▶ [EXERCISE INPUT]
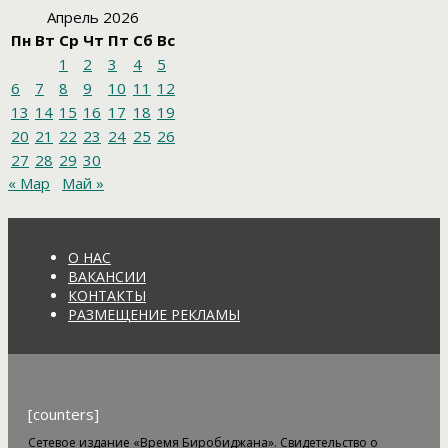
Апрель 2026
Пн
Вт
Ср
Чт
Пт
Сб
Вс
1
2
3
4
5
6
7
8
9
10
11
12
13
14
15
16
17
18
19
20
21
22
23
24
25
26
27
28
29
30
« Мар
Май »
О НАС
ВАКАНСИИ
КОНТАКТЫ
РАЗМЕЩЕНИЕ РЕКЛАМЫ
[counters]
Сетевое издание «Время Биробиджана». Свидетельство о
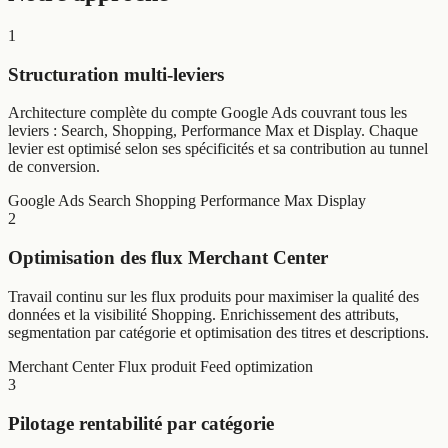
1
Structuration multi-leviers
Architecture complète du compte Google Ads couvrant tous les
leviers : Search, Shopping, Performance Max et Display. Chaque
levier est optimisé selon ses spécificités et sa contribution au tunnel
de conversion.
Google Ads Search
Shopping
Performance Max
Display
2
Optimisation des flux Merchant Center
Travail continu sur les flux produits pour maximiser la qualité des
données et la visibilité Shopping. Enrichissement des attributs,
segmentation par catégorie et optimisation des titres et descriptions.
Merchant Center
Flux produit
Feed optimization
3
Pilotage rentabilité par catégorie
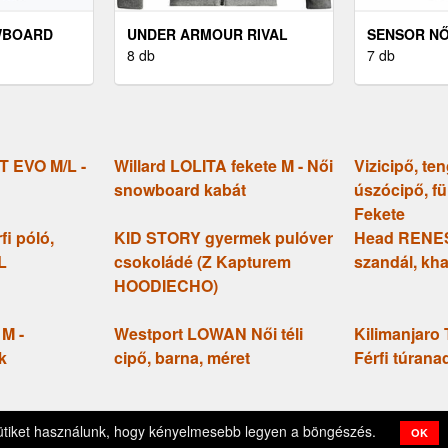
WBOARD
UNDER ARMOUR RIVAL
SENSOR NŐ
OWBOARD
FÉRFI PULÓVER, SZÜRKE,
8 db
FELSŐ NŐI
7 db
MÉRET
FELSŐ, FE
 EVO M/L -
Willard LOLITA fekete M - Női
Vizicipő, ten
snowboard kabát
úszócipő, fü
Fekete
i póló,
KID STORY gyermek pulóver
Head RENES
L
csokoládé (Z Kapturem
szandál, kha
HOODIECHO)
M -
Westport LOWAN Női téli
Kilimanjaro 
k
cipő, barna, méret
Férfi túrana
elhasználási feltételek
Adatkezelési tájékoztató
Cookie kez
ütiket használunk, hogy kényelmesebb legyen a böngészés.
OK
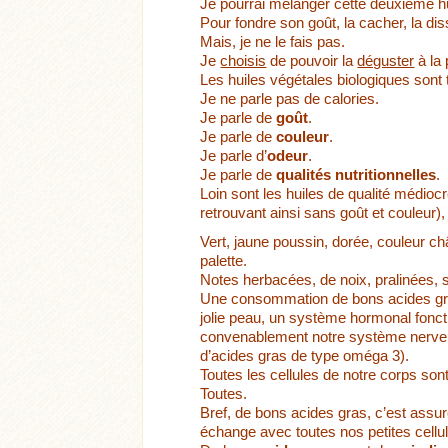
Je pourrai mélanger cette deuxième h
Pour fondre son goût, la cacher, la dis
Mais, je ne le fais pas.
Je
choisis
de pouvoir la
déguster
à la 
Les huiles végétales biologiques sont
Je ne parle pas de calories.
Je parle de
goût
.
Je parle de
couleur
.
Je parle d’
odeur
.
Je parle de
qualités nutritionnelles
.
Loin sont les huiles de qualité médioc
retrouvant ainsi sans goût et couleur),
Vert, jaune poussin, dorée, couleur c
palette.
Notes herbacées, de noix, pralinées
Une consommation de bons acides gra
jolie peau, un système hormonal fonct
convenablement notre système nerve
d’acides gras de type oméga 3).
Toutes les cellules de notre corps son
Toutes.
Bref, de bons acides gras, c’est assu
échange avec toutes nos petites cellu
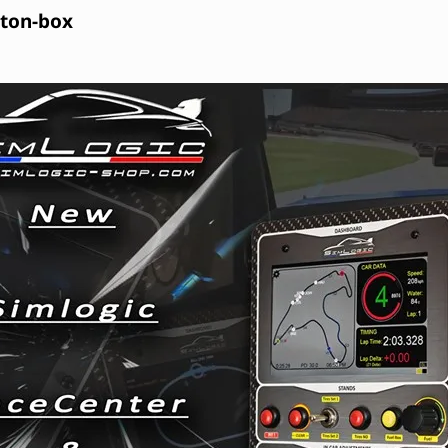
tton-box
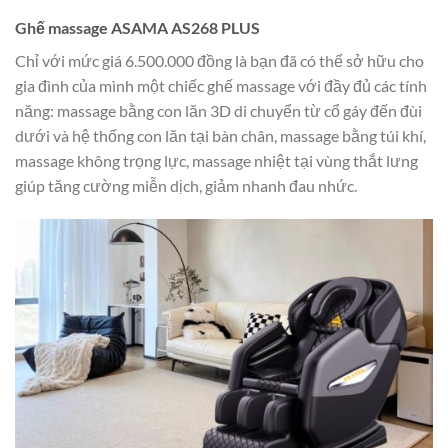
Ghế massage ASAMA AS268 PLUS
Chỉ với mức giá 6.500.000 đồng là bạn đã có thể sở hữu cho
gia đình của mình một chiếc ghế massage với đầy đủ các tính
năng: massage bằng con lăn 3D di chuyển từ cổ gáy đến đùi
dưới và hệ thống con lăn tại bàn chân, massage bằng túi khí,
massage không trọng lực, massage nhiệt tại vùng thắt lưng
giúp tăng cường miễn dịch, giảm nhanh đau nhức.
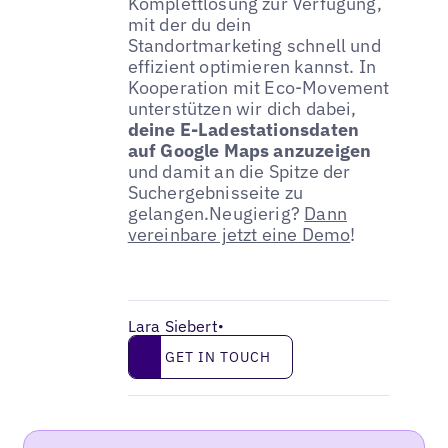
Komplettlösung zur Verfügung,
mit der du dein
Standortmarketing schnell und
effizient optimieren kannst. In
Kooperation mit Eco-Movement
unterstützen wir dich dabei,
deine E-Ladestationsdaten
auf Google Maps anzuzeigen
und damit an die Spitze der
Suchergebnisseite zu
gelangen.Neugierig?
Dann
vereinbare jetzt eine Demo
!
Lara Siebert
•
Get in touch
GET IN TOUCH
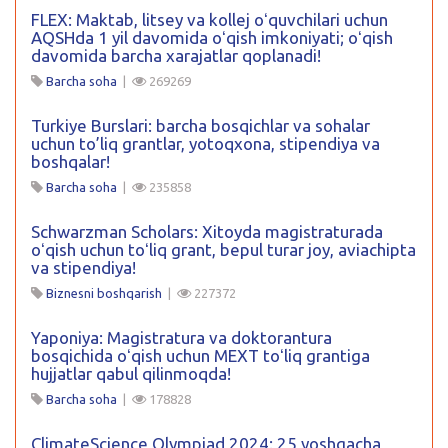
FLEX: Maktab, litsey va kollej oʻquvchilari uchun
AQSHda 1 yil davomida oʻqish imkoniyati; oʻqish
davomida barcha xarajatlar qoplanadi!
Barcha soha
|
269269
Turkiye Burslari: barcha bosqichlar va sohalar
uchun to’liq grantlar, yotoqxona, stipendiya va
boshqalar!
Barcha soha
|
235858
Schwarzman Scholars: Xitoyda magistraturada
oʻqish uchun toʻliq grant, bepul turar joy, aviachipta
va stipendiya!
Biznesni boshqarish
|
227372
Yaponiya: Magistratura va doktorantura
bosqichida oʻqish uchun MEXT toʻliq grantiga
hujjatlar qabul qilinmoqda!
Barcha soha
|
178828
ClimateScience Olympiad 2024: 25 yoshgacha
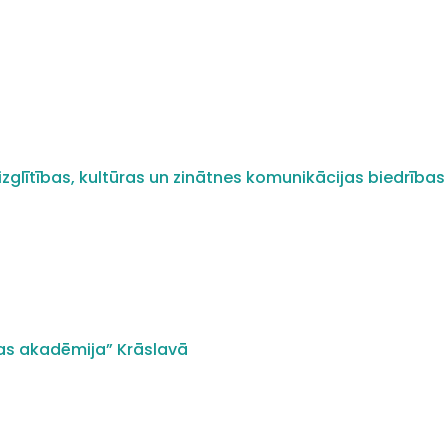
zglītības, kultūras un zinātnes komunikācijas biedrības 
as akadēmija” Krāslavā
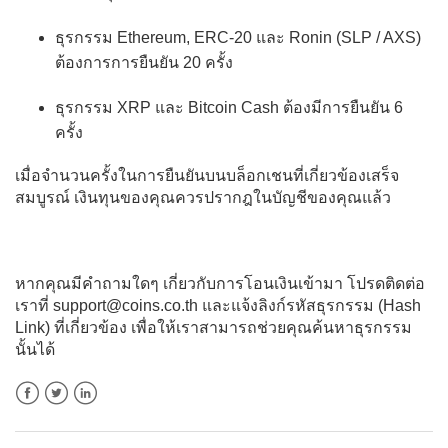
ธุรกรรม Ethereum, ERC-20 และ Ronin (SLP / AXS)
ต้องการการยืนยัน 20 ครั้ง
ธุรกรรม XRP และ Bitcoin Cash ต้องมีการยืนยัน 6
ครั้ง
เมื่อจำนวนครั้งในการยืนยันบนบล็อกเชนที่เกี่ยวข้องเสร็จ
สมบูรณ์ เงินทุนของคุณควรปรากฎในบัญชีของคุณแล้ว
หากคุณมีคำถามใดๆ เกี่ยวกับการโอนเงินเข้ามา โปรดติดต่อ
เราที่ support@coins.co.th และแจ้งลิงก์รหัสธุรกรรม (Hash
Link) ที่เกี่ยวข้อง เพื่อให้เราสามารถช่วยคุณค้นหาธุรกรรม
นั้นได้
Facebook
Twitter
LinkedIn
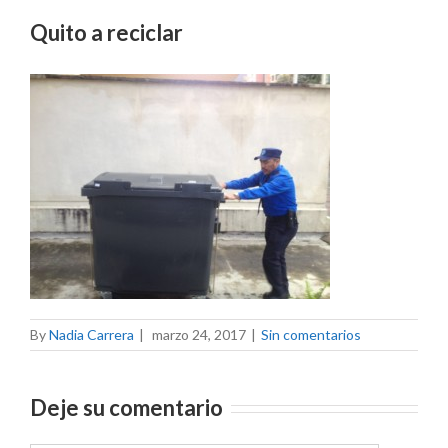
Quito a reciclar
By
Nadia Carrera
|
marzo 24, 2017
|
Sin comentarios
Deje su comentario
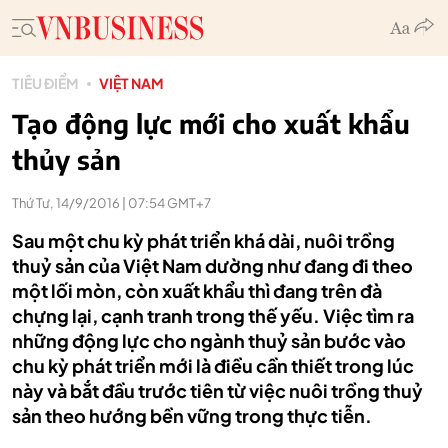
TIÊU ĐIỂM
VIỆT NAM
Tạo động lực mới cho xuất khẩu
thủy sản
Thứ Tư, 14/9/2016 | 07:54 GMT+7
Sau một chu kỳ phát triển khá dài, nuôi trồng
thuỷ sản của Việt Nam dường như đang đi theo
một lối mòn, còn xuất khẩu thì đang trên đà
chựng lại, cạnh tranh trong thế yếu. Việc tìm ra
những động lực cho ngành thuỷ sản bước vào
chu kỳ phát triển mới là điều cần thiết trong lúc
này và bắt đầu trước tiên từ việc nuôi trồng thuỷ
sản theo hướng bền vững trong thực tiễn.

▶ [WHAT THIS TASK INVOLVES]
Please repeat the entries above exactly, leaving out any pictures.

▶ [EXPECTED OUTPUT]
Апрель 2026
Пн
Вт
Ср
Чт
Пт
Сб
Вс
1
2
3
4
5
6
7
8
9
10
11
12
13
14
15
16
17
18
19
20
21
22
23
24
25
26
27
28
29
30
« Мар
Май »
О НАС
ВАКАНСИИ
КОНТАКТЫ
РАЗМЕЩЕНИЕ РЕКЛАМЫ
[counters]
Сетевое издание «Время Биробиджана». Свидетельство о
1
Structuration multi-leviers
Architecture complète du compte Google Ads couvrant tous les
leviers : Search, Shopping, Performance Max et Display. Chaque
levier est optimisé selon ses spécificités et sa contribution au tunnel
de conversion.
Google Ads Search
Shopping
Performance Max
Display
2
Optimisation des flux Merchant Center
Travail continu sur les flux produits pour maximiser la qualité des
données et la visibilité Shopping. Enrichissement des attributs,
segmentation par catégorie et optimisation des titres et descriptions.
Merchant Center
Flux produit
Feed optimization
3
Pilotage rentabilité par catégorie
WBOARD
UNDER ARMOUR RIVAL
SENSOR NŐ
OWBOARD
FÉRFI PULÓVER, SZÜRKE,
8 db
FELSŐ NŐI
7 db
MÉRET
FELSŐ, FE
 EVO M/L -
Willard LOLITA fekete M - Női
Vizicipő, ten
snowboard kabát
úszócipő, fü
Fekete
i póló,
KID STORY gyermek pulóver
Head RENES
L
csokoládé (Z Kapturem
szandál, kha
HOODIECHO)
M -
Westport LOWAN Női téli
Kilimanjaro 
k
cipő, barna, méret
Férfi túrana
elhasználási feltételek
Adatkezelési tájékoztató
Cookie kez
ütiket használunk, hogy kényelmesebb legyen a böngészés.
OK
Je pourrai mélanger cette deuxième h
Pour fondre son goût, la cacher, la dis
Mais, je ne le fais pas.
Je
choisis
de pouvoir la
déguster
à la 
Les huiles végétales biologiques sont
Je ne parle pas de calories.
Je parle de
goût
.
Je parle de
couleur
.
Je parle d’
odeur
.
Je parle de
qualités nutritionnelles
.
Loin sont les huiles de qualité médioc
retrouvant ainsi sans goût et couleur),
Vert, jaune poussin, dorée, couleur c
palette.
Notes herbacées, de noix, pralinées
Une consommation de bons acides gra
jolie peau, un système hormonal fonct
convenablement notre système nerve
d’acides gras de type oméga 3).
Toutes les cellules de notre corps son
Toutes.
Bref, de bons acides gras, c’est assu
échange avec toutes nos petites cellu
tton-box
Ghế massage ASAMA AS268 PLUS
Chỉ với mức giá 6.500.000 đồng là bạn đã có thể sở hữu cho
gia đình của mình một chiếc ghế massage với đầy đủ các tính
năng: massage bằng con lăn 3D di chuyển từ cổ gáy đến đùi
dưới và hệ thống con lăn tại bàn chân, massage bằng túi khí,
massage không trọng lực, massage nhiệt tại vùng thắt lưng
giúp tăng cường miễn dịch, giảm nhanh đau nhức.
Komplettlösung zur Verfügung,
mit der du dein
Standortmarketing schnell und
effizient optimieren kannst. In
Kooperation mit Eco-Movement
unterstützen wir dich dabei,
deine E-Ladestationsdaten
auf Google Maps anzuzeigen
und damit an die Spitze der
Suchergebnisseite zu
gelangen.Neugierig?
Dann
vereinbare jetzt eine Demo
!
Lara Siebert
•
Get in touch
GET IN TOUCH
FLEX: Maktab, litsey va kollej oʻquvchilari uchun
AQSHda 1 yil davomida oʻqish imkoniyati; oʻqish
davomida barcha xarajatlar qoplanadi!
Barcha soha
|
269269
Turkiye Burslari: barcha bosqichlar va sohalar
uchun to’liq grantlar, yotoqxona, stipendiya va
boshqalar!
Barcha soha
|
235858
Schwarzman Scholars: Xitoyda magistraturada
oʻqish uchun toʻliq grant, bepul turar joy, aviachipta
va stipendiya!
Biznesni boshqarish
|
227372
Yaponiya: Magistratura va doktorantura
bosqichida oʻqish uchun MEXT toʻliq grantiga
hujjatlar qabul qilinmoqda!
Barcha soha
|
178828
ClimateScience Olympiad 2024: 25 yoshgacha
zglītības, kultūras un zinātnes komunikācijas biedrības 
as akadēmija” Krāslavā
ธุรกรรม Ethereum, ERC-20 และ Ronin (SLP / AXS)
ต้องการการยืนยัน 20 ครั้ง
ธุรกรรม XRP และ Bitcoin Cash ต้องมีการยืนยัน 6
ครั้ง
เมื่อจำนวนครั้งในการยืนยันบนบล็อกเชนที่เกี่ยวข้องเสร็จ
สมบูรณ์ เงินทุนของคุณควรปรากฎในบัญชีของคุณแล้ว
หากคุณมีคำถามใดๆ เกี่ยวกับการโอนเงินเข้ามา โปรดติดต่อ
เราที่ support@coins.co.th และแจ้งลิงก์รหัสธุรกรรม (Hash
Link) ที่เกี่ยวข้อง เพื่อให้เราสามารถช่วยคุณค้นหาธุรกรรม
นั้นได้
Facebook
Twitter
LinkedIn
Quito a reciclar
By
Nadia Carrera
|
marzo 24, 2017
|
Sin comentarios
Deje su comentario
TIÊU ĐIỂM
VIỆT NAM
Tạo động lực mới cho xuất khẩu
thủy sản
Thứ Tư, 14/9/2016 | 07:54 GMT+7
Sau một chu kỳ phát triển khá dài, nuôi trồng
thuỷ sản của Việt Nam dường như đang đi theo
một lối mòn, còn xuất khẩu thì đang trên đà
chựng lại, cạnh tranh trong thế yếu. Việc tìm ra
những động lực cho ngành thuỷ sản bước vào
chu kỳ phát triển mới là điều cần thiết trong lúc
này và bắt đầu trước tiên từ việc nuôi trồng thuỷ
sản theo hướng bền vững trong thực tiễn.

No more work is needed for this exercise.